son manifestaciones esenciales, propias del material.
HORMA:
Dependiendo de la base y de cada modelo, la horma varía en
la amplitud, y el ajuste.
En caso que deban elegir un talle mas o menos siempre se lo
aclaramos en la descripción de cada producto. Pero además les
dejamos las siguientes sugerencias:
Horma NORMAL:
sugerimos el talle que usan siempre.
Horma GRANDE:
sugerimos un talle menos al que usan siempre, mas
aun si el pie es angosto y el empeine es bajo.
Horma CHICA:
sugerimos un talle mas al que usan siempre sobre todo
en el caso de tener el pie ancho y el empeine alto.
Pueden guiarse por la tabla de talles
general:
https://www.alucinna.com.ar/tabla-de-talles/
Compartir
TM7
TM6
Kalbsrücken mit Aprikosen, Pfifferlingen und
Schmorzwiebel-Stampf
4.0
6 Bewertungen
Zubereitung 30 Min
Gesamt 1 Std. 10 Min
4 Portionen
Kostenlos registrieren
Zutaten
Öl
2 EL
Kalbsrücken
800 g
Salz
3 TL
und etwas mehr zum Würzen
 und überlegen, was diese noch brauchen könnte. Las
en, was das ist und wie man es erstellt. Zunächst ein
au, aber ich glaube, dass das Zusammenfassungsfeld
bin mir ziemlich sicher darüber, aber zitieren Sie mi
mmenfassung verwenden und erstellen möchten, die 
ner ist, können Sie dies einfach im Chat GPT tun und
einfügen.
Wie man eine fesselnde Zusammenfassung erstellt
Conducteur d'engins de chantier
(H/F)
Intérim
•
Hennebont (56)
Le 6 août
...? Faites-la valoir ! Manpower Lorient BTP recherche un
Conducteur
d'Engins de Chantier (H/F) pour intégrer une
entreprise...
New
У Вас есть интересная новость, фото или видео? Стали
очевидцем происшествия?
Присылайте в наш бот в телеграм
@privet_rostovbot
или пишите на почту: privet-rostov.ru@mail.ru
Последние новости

_What this task involves_
Transcribe the records in full, keeping every character as it is.

_Written answer_
son manifestaciones esenciales, propias del material.
HORMA:
Dependiendo de la base y de cada modelo, la horma varía en
la amplitud, y el ajuste.
En caso que deban elegir un talle mas o menos siempre se lo
aclaramos en la descripción de cada producto. Pero además les
dejamos las siguientes sugerencias:
Horma NORMAL:
sugerimos el talle que usan siempre.
Horma GRANDE:
sugerimos un talle menos al que usan siempre, mas
aun si el pie es angosto y el empeine es bajo.
Horma CHICA:
sugerimos un talle mas al que usan siempre sobre todo
en el caso de tener el pie ancho y el empeine alto.
Pueden guiarse por la tabla de talles
general:
https://www.alucinna.com.ar/tabla-de-talles/
Compartir
TM7
TM6
Kalbsrücken mit Aprikosen, Pfifferlingen und
Schmorzwiebel-Stampf
4.0
6 Bewertungen
Zubereitung 30 Min
Gesamt 1 Std. 10 Min
4 Portionen
Kostenlos registrieren
Zutaten
Öl
2 EL
Kalbsrücken
800 g
Salz
3 TL
und etwas mehr zum Würzen
 und überlegen, was diese noch brauchen könnte. Las
en, was das ist und wie man es erstellt. Zunächst ein
au, aber ich glaube, dass das Zusammenfassungsfeld
bin mir ziemlich sicher darüber, aber zitieren Sie mi
mmenfassung verwenden und erstellen möchten, die 
ner ist, können Sie dies einfach im Chat GPT tun und
einfügen.
Wie man eine fesselnde Zusammenfassung erstellt
Conducteur d'engins de chantier
(H/F)
Intérim
•
Hennebont (56)
Le 6 août
...? Faites-la valoir ! Manpower Lorient BTP recherche un
Conducteur
d'Engins de Chantier (H/F) pour intégrer une
entreprise...
New
У Вас есть интересная новость, фото или видео? Стали
очевидцем происшествия?
Присылайте в наш бот в телеграм
@privet_rostovbot
или пишите на почту: privet-rostov.ru@mail.ru
Последние новости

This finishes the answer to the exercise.